> Text shown

----------------------------------------

[Mesa-dev] [PATCH 4/7] swr/rast: Unaligned and translations in gathers
Cherniak, Bruce
bruce.cherniak at intel.com
Tue Jan 15 20:40:13 UTC 2019
Reviewed-by: Bruce Cherniak <bruce.cherniak at intel.com>
> On Dec 17, 2018, at 8:36 AM, Alok Hota <alok.hota at intel.com> wrote:
>
> - added graphics address translation in odd gathers
> - added support for unaligned gathers in fetch shader
> - changed how 2+ GB offsets are handled to make them compatible with
> unaligned offsets
> ---
> .../swr/rasterizer/jitter/fetch_jit.cpp | 56 ++++++++++++-------
> 1 file changed, 35 insertions(+), 21 deletions(-)
>
> diff --git a/src/gallium/drivers/swr/rasterizer/jitter/fetch_jit.cpp b/src/gallium/drivers/swr/rasterizer/jitter/fetch_jit.cpp
> index d294a67050c..6feb1a76e63 100644
> --- a/src/gallium/drivers/swr/rasterizer/jitter/fetch_jit.cpp
> +++ b/src/gallium/drivers/swr/rasterizer/jitter/fetch_jit.cpp
> @@ -368,7 +368,7 @@ void FetchJit::UnpackComponents(SWR_FORMAT format, Value* vInput, Value* result[
> // gather SIMD full pixels per lane then shift/mask to move each component to their
> // own vector
> void FetchJit::CreateGatherOddFormats(
> - SWR_FORMAT format, Value* pMask, Value* pBase, Value* pOffsets, Value* pResult[4])

----------------------------------------

(Collected data)
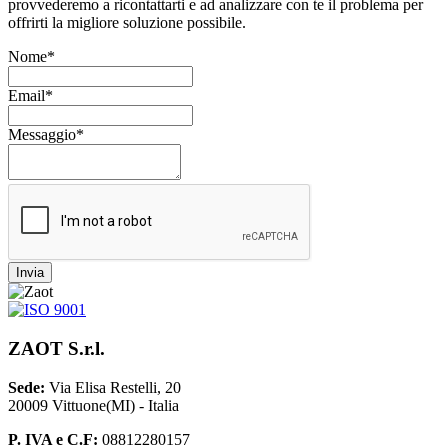
provvederemo a ricontattarti e ad analizzare con te il problema per
offrirti la migliore soluzione possibile.
Nome*
Email*
Messaggio*
Invia
ZAOT S.r.l.
Sede:
Via Elisa Restelli, 20
20009 Vittuone(MI) - Italia
P. IVA e C.F:
08812280157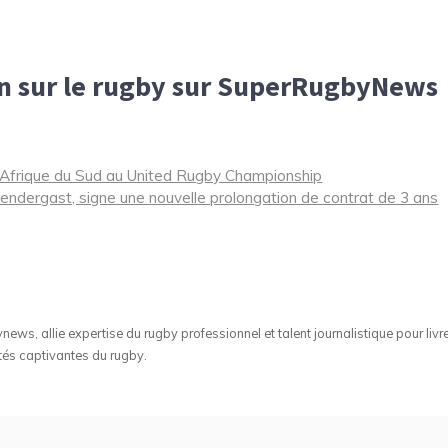
on sur le rugby sur SuperRugbyNews
 l’Afrique du Sud au United Rugby Championship
endergast, signe une nouvelle prolongation de contrat de 3 ans
ws, allie expertise du rugby professionnel et talent journalistique pour livr
tés captivantes du rugby.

----------------------------------------

> Work to complete
A – Reproduce the swr/rast gather patch message from "[Mesa-dev] [PATCH 4/7]" to "insertions(+), 21 deletions(-)".
B – Continue the swr/rast gather patch message from the point where it stops.
The records are from a separate source.

> Results by task
A –
[Mesa-dev] [PATCH 4/7] swr/rast: Unaligned and translations in gathers
Cherniak, Bruce
bruce.cherniak at intel.com
Tue Jan 15 20:40:13 UTC 2019
Reviewed-by: Bruce Cherniak <bruce.cherniak at intel.com>
> On Dec 17, 2018, at 8:36 AM, Alok Hota <alok.hota at intel.com> wrote:
>
> - added graphics address translation in odd gathers
> - added support for unaligned gathers in fetch shader
> - changed how 2+ GB offsets are handled to make them compatible with
> unaligned offsets
> ---
> .../swr/rasterizer/jitter/fetch_jit.cpp | 56 ++++++++++++-------
> 1 file changed, 35 insertions(+), 21 deletions(-)

B –
> + SWR_FORMAT format, Value* pMask, Value* xpBase, Value* pOffsets, Value* pResult[4])
> {
> const SWR_FORMAT_INFO& info = GetFormatInfo(format);
>
> @@ -378,7 +378,7 @@ void FetchJit::CreateGatherOddFormats(
> Value* pGather;
> if (info.bpp == 32)
> {
> - pGather = GATHERDD(VIMMED1(0), pBase, pOffsets, pMask);
> + pGather = GATHERDD(VIMMED1(0), xpBase, pOffsets, pMask);
> }
> else
> {
> @@ -386,29 +386,40 @@ void FetchJit::CreateGatherOddFormats(
> Value* pMem = ALLOCA(mSimdInt32Ty);
> STORE(VIMMED1(0u), pMem);
>
> - pBase = BITCAST(pBase, PointerType::get(mInt8Ty, 0));
> - Value* pDstMem = BITCAST(pMem, mInt32PtrTy);
> + Value* pDstMem = POINTER_CAST(pMem, mInt32PtrTy);
>
> for (uint32_t lane = 0; lane < mVWidth; ++lane)
> {
> // Get index
> Value* index = VEXTRACT(pOffsets, C(lane));
> Value* mask = VEXTRACT(pMask, C(lane));
> +
> + // use branch around load based on mask
> + // Needed to avoid page-faults on unmasked lanes
> + BasicBlock* pCurrentBB = IRB()->GetInsertBlock();
> + BasicBlock* pMaskedLoadBlock =
> + BasicBlock::Create(JM()->mContext, "MaskedLaneLoad", pCurrentBB->getParent());
> + BasicBlock* pEndLoadBB = BasicBlock::Create(JM()->mContext, "AfterMaskedLoad", pCurrentBB->getParent());
> +
> + COND_BR(mask, pMaskedLoadBlock, pEndLoadBB);
> +
> + JM()->mBuilder.SetInsertPoint(pMaskedLoadBlock);
> +
> switch (info.bpp)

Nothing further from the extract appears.